- Deutsch-Japanisches Konzert

Zum deutsch-japanischen Konzert lud der IFK am Freitag, den 1. August, um 18 Uhr in das Hallenbad. Die Veranstaltung stellte den Höhepunkt des von der Musikschule Wolfsburg organisierten Musikcamps dar, in welchem 17 japanische Gäste aus der Freundschaftsstadt Toyohashi gemeinsam mit 35 Wolfsburger Musikschülern im Orchester unter der Leitung von Ulrich Kolf probten.

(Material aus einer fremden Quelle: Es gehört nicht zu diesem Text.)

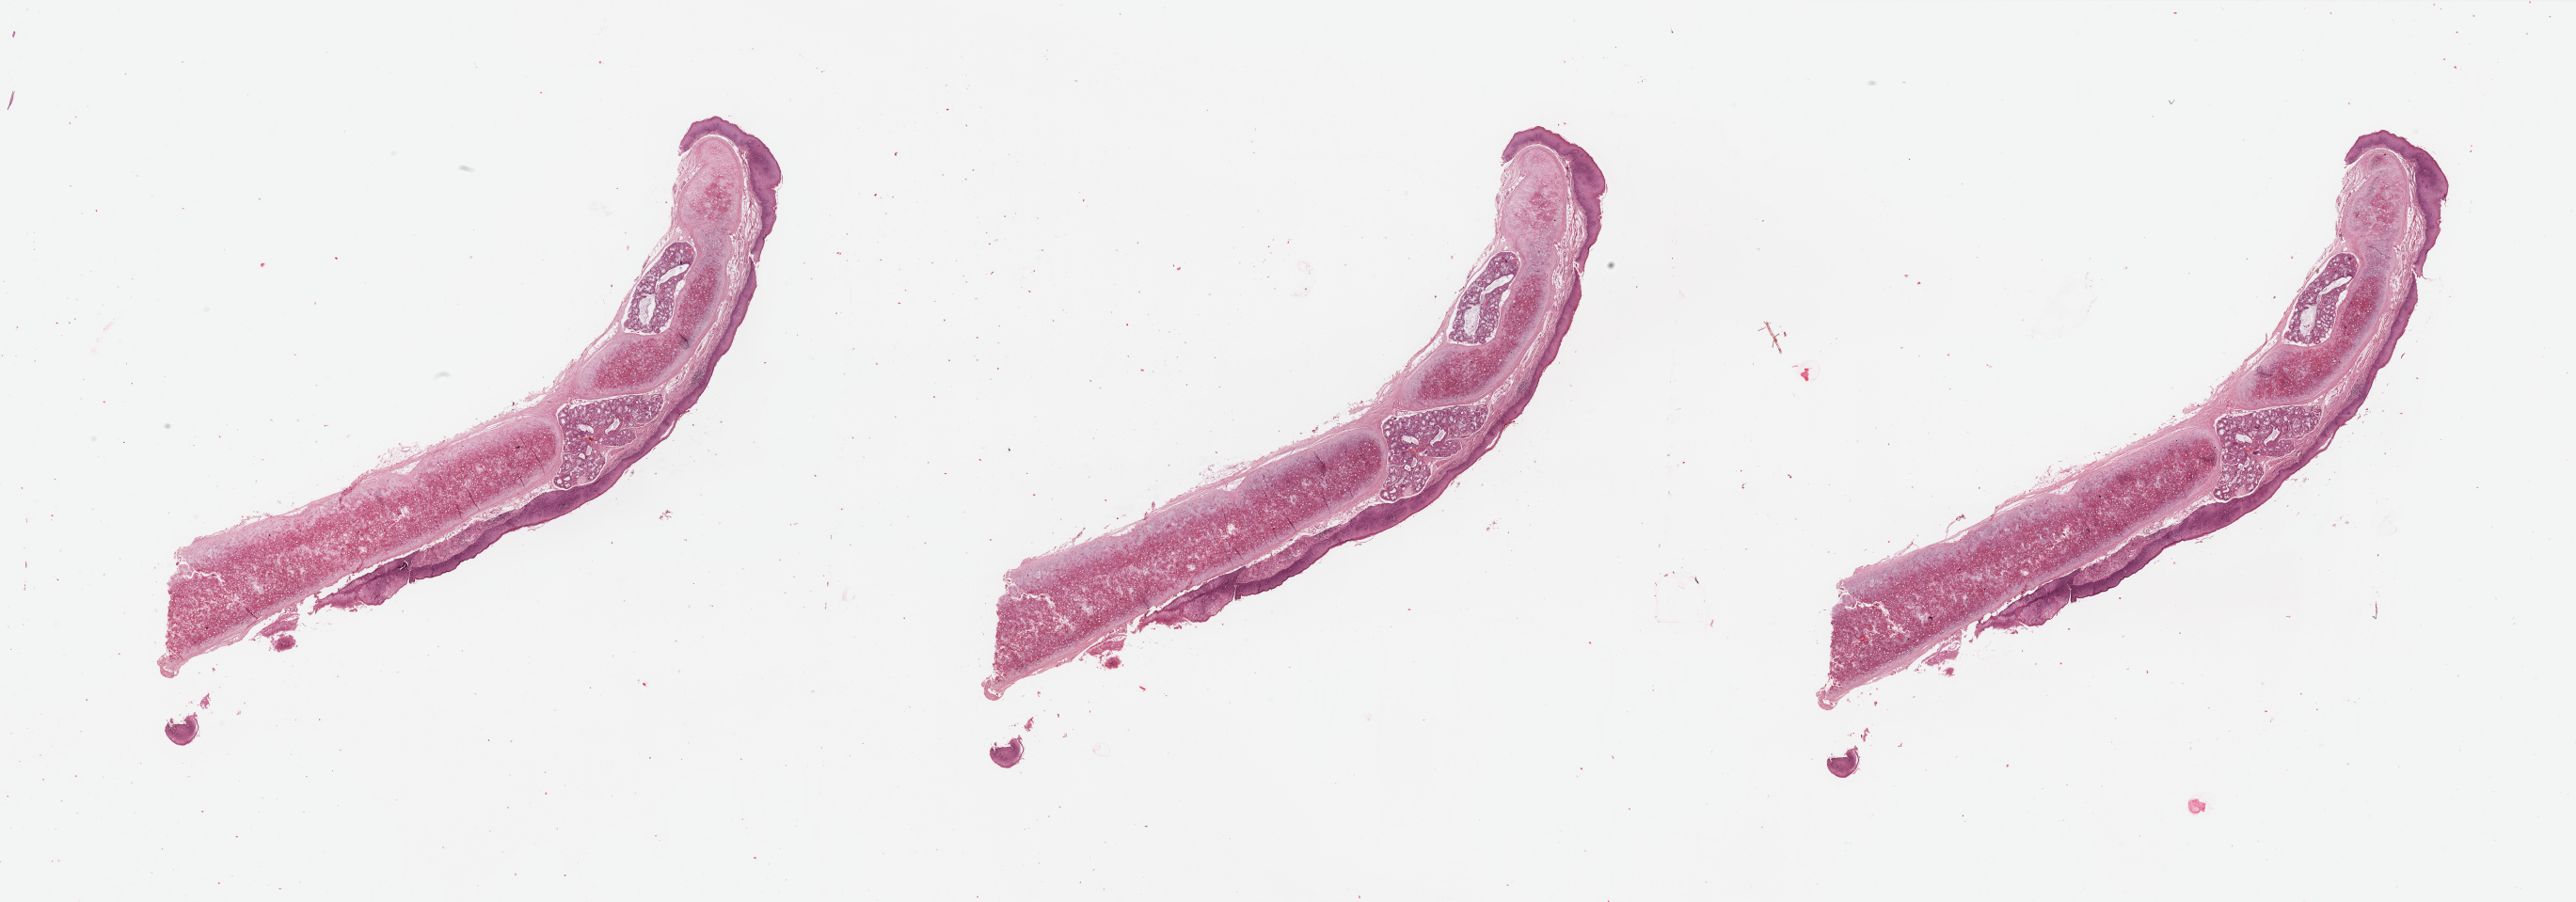
H&E whole-slide image — low-resolution overview of the scanned area, about 43.3 x 15.2 mm (acquisition: 20x scan); head and neck, tissue type not recorded. Patient: male, age 64 years.
* patient diagnosis: Squamous cell carcinoma, NOS (larynx, NOS)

Trotz der sprachlichen Barrieren wurde den Teilnehmern bewusst: „Musik hat keine bestimmte Sprache, sie wird von allen Nationen verstanden.“ So formulierte Manfred Hüller aus dem Präsidium des Internationalen Freundeskreises die Begegnung am Konzertabend. Als Ergebnis erklang ein völkerverbindendes Symphonieorchester im bis zum Rand gefüllten Konzertsaal des Hallenbades.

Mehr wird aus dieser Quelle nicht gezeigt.